O porta-voz do Greenpeace para Energia, Thiago Almeida, afirma que há um “grave” problema de infraestrutura no Amapá. “Isso é um grave problema de infraestrutura, falta de manutenção e também do modelo. Esses 13 municípios afetados estão conectados ao sistema nacional, mas existe uma única conexão, que foi justamente onde houve o incêndio, por falta de manutenção”, comenta.

Com todos os problemas no sistema, Thiago lembra que a população do Amapá é uma das que paga mais caro pela energia no país. “O Amapá é um dos estados que paga mais caro por eletricidade no país mesmo exportando eletricidade.
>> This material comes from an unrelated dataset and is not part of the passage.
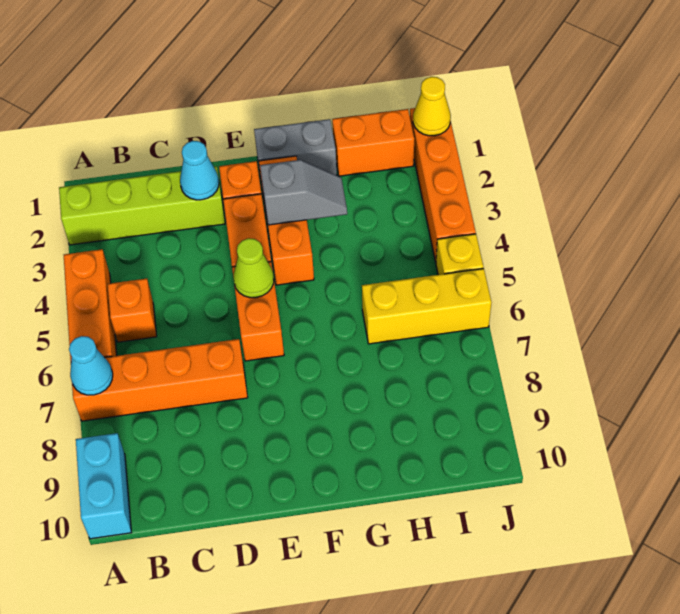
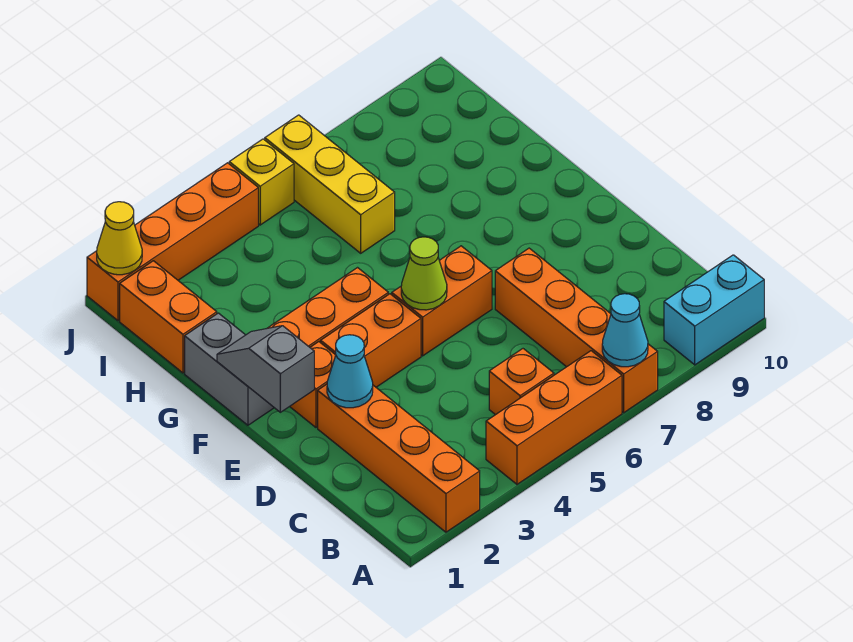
lime 1x4 brick [59,166,225,245] -> orange 1x4 brick [318,384,480,532]
grey 1x2 slope [260,160,347,225] -> grey 1x2 slope moved to [217,326,314,412]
Tem quatro hidrelétricas, a gente vê a foz do rio Araguari destruída, tarifa cara e não estão recebendo energia. Isso é um problema até do ponto de vista do direito do consumidor”, afirma.

Segundo Thiago, o Greenpeace vem acompanhando a crise energética por meio de relatos de voluntários e voluntárias no Amapá. A organização não-governamental defende o investimento em fontes de energia renováveis e sem impactos sobre o meio ambiente. De acordo com ele, não há necessidade de fazer investimentos em novas hidrelétricas no país.

“A energia solar e a eólica estão cada vez mais baratas. A construção de uma usina solar ou eólica leva de seis meses a um ano, enquanto uma hidrelétrica leva de cinco a dez anos, ou mais, para ser construída. Isso sem falar na questão de começar a incentivar a geração descentralizada solar dentro das casas, gerando eletricidade, inclusive para para o Sistema Interligado Nacional quando não estiverem consumindo. Quanto mais tiver, menos a gente precisa usar as hidrelétricas”, diz.